Coulehan, a primary care doctor, professor emeritus and public health fellow at NYU, described his exasperating experience in the emergency room one Easter Sunday. The doctor knew he had shingles, having diagnosed at least one hundred patients with the disease:

"but I decided to visit our hospital emergency room to confirm the diagnosis and get my prescriptions. My wife drove. I sat in the car with my eyes closed, wondering how it was possible for me to have turned into one of those elderly people who suffer from shingles."

The attending physician confirmed his self-diagnosis, but Coulehan relented to see two more specialists. He relays his confused thinking during an exchange with the attending physician:

Attending: "Maybe we should have an ophthalmologist and a neurologist take a look at you. What about it, just in case?"

Coulehan: "I don't know...I don't think so...well, OK...maybe it's a good idea." A tiny doubt crept into my mind. Could we be missing something? Might it be a tumor behind my eye? Or a weird form of glaucoma? I wondered whether she was being extra careful because I was a fellow physician. But, if so, why?

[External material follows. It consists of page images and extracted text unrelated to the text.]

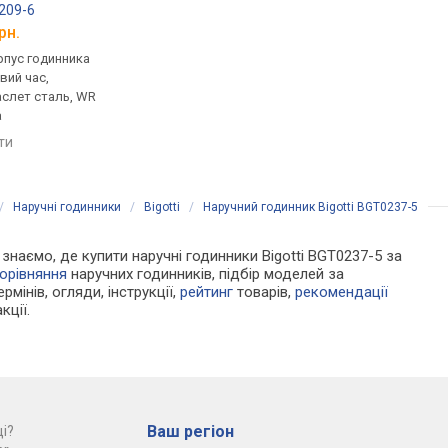
0209-6
Bigotti BGT0207-4
Bigotti BGT0237-4
рн.
від 2 527 грн.
від 2 384 грн.
рпус годинника
кварцові, корпус годинника
кварцові, корпус го
вий час,
латунь, світовий час,
латунь, ремінець: бр
аслет сталь, WR
ремінець: браслет сталь, WR
сталь, WR 50, Туречч
а
50, Туреччина
порівняти
яти
порівняти
/
Наручні годинники
/
Bigotti
/
Наручний годинник Bigotti BGT0237-5
и знаємо, де купити наручні годинники Bigotti BGT0237-5 за
орівняння
наручних годинників, підбір моделей за
рмінів, огляди, інструкції,
рейтинг
товарів,
рекомендації
кції.
Ваш регіон
і?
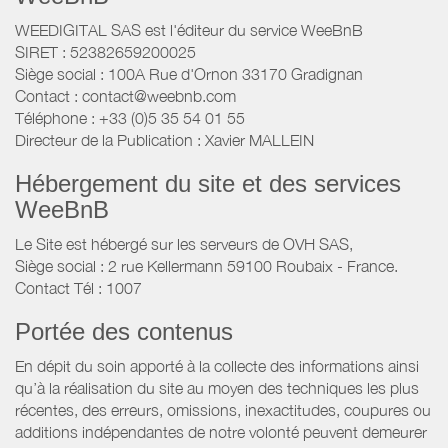
WEEDIGITAL SAS est l'éditeur du service WeeBnB
SIRET : 52382659200025
Siège social : 100A Rue d'Ornon 33170 Gradignan
Contact : contact@weebnb.com
Téléphone : +33 (0)5 35 54 01 55
Directeur de la Publication : Xavier MALLEIN
Hébergement du site et des services
WeeBnB
Le Site est hébergé sur les serveurs de OVH SAS,
Siège social : 2 rue Kellermann 59100 Roubaix - France.
Contact Tél : 1007
Portée des contenus
En dépit du soin apporté à la collecte des informations ainsi
qu’à la réalisation du site au moyen des techniques les plus
récentes, des erreurs, omissions, inexactitudes, coupures ou
additions indépendantes de notre volonté peuvent demeurer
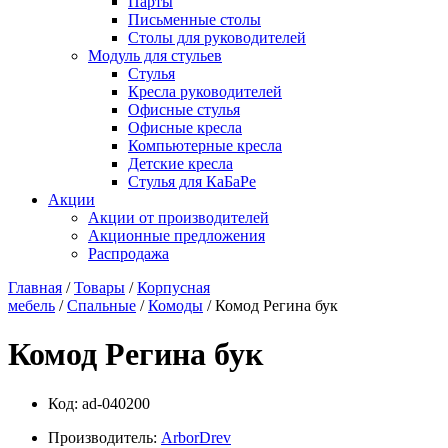
Парты
Письменные столы
Столы для руководителей
Модуль для стульев
Стулья
Кресла руководителей
Офисные стулья
Офисные кресла
Компьютерные кресла
Детские кресла
Стулья для КаБаРе
Акции
Акции от производителей
Акционные предложения
Распродажа
Главная
/
Товары
/
Корпусная
мебель
/
Спальные
/
Комоды
/ Комод Регина бук
Комод Регина бук
Код:
ad-040200
Производитель:
ArborDrev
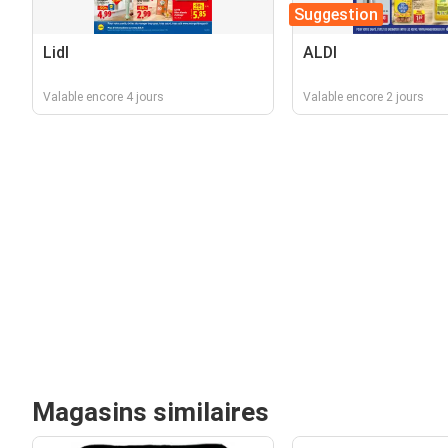
Suggestion
Lidl
ALDI
Valable encore 4 jours
Valable encore 2 jours
Magasins similaires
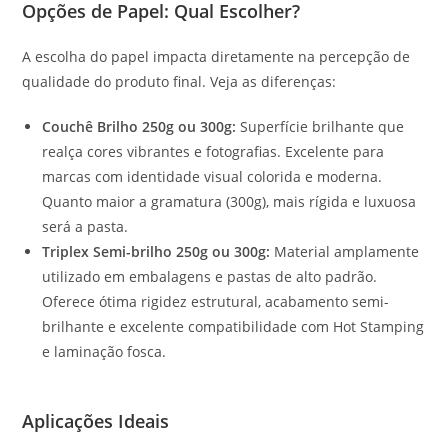
Opções de Papel: Qual Escolher?
A escolha do papel impacta diretamente na percepção de
qualidade do produto final. Veja as diferenças:
Couchê Brilho 250g ou 300g:
Superfície brilhante que
realça cores vibrantes e fotografias. Excelente para
marcas com identidade visual colorida e moderna.
Quanto maior a gramatura (300g), mais rígida e luxuosa
será a pasta.
Triplex Semi-brilho 250g ou 300g:
Material amplamente
utilizado em embalagens e pastas de alto padrão.
Oferece ótima rigidez estrutural, acabamento semi-
brilhante e excelente compatibilidade com Hot Stamping
e laminação fosca.
Aplicações Ideais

After one MRI, Coulehan observes:

"When the attending neurologist returned from his lunch he seemed absolutely delighted that I might have a blood clot in the sinus -- a finding, he said, consistent with the redness around my eye. "Did you have any recent dental work?" he asked, searching for an infection as a possible cause of venous blockage. (I hadn't.) I was gripped by molasses-like passivity. The reasonable part of my mind cried, "This is crazy! Get me out of here!" But a twiggy little nugget deep in my brain asked, "What if there is something serious wrong?"

Coulehan went through hours and hours of waiting and testing, testing and waiting, into the evening, noting that "Easter Sunday appeared to be a dead day in the ER, except for me and my shingles". By the end of the day, Coulehan finally got the medical prescriptions he had decided he needed at six in the morning while sitting on the beach with his wife. After two MRIs, a CT scan, and a $9000 bill, the doctor concluded: "I understand now how all those people could have been so gullible, so easily manipulated by the system. Now that I'm one of them, that is."

If you've already been chagrined after relenting to some test or procedure that's totally useless if not harmful, Coulehan's article will assure you that you're in good company. Which of course is comforting but also ironic. Since we're all making the same choices, more than a few of which are undeniably bad or unnecessary, many people feel no particular personal responsibility. In fact some people, like the teabaggers lining up in Washington DC like it's 3AM the day after Thanksgiving at Best Buy, fear that any change in the system will deny them their rights to those bargains advertised on their insurance receipts.

Coulehan's whole article is available at Health Affairs September/October 2009; 28(5): 1509-1514 (subscription).